Credit Suisse said business trajectory had sharply declined since the merger announcement last year, noting that “Idea and Vodafone India’s Ebitda levels had fallen 31% and 21% respectively, while net debt had gone up 10%”. The Swiss brokerage said total Rs 6,750 crore capital infusion plan announced by Idea, would reduce “leverage ratio by 0.8-0.9 times, which is at least a minor relief ”.
Kotak Securities backed the view, saying a “lower starting leverage for the merged entity is comforting from a competitive positioning standpoint”. According to Kotak, Idea’s net debt, including accrued interest on loans, stood at Rs 56,800 crore at end of September quarter, while Vodafone India’s was Rs 61,800 crore.
Despite the infusion, Goldman Sachs does not foresee any meaningful uptick in Idea’s nearterm capex, but said capital infusion “is likely to increase market confidence in the commitment of promoter entities” towards Idea.

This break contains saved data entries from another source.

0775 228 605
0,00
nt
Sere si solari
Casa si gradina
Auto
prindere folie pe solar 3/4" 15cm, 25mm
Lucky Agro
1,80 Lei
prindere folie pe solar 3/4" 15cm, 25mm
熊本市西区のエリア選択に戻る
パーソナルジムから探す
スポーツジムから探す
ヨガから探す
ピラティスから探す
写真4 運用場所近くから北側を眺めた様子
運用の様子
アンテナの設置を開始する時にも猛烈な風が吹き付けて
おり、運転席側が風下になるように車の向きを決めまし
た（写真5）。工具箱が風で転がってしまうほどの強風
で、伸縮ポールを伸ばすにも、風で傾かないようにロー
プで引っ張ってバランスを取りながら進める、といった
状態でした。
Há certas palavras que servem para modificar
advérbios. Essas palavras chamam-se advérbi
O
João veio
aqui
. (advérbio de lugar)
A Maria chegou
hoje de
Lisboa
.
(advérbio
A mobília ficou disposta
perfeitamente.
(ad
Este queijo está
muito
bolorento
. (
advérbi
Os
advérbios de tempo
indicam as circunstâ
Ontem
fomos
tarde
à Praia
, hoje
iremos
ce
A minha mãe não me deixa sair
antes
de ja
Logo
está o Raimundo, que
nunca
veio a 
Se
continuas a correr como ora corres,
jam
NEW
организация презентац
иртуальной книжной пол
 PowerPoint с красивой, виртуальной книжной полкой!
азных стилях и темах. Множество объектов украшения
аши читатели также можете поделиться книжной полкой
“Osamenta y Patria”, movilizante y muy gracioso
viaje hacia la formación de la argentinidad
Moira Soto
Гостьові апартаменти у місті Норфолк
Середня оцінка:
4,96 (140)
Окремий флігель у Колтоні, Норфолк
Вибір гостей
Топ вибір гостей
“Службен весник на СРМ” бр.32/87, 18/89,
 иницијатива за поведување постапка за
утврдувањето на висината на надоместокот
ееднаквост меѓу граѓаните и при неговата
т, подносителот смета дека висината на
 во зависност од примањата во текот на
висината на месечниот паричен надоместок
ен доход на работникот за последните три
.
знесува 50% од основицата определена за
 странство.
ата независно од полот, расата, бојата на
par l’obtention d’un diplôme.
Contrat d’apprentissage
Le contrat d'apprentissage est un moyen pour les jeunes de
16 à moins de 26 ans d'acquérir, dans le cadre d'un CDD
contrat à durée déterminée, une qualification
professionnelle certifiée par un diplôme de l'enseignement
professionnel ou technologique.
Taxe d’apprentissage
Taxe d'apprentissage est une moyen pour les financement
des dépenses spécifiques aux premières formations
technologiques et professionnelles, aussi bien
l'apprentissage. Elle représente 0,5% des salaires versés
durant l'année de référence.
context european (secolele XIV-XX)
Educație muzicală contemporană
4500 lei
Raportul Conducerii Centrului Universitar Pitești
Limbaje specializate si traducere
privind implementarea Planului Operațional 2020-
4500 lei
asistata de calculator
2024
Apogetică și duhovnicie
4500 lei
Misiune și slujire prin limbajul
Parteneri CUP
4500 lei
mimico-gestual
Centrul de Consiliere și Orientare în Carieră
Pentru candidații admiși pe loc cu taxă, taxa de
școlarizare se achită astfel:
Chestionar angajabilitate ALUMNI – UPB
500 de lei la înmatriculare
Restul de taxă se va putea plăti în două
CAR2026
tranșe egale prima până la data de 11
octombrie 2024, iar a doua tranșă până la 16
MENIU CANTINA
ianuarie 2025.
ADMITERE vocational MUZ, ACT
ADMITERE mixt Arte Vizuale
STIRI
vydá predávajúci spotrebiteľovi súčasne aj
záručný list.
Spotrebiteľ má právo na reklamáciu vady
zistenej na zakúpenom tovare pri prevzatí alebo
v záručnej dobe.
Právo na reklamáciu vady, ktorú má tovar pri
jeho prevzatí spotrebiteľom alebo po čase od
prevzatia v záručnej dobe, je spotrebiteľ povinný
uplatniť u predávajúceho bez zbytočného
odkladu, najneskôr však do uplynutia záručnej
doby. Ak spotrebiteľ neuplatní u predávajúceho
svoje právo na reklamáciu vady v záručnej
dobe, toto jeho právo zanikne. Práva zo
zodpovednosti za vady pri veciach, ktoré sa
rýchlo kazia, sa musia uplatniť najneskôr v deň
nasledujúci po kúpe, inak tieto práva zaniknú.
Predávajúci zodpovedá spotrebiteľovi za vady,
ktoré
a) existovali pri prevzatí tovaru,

“The proposed capital infusion shows the continued support of the Aditya Birla Group to Idea, which will potentially help increase shareholder confidence,” especially amid “investor queries regarding the level of commitment of the promoter entities to the telecom business,” said the US brokerage in a note to clients.
Bank of America-Merrill Lynch, in turn, said Idea’s fund raising would be used to strengthen the balance sheet of the joint entity. The fund raising, it estimated, ”could reduce the Idea-Vodafone entity’s combined net debt/Ebitda gearing to 7.2 times from 8 times,” which increases the risk of higher capex spending by the merged entity.
Analysts said an early merger is critical for both Idea and Vodafone to address their inadequacy in data spectrum vs Bharti Airtel and Reliance Jio Infocomm. “On merger, Idea-Vodafone could begin integrating spectrum and network, which in turn could drive early synergies worth Rs 1,700 crore,” said CLSA.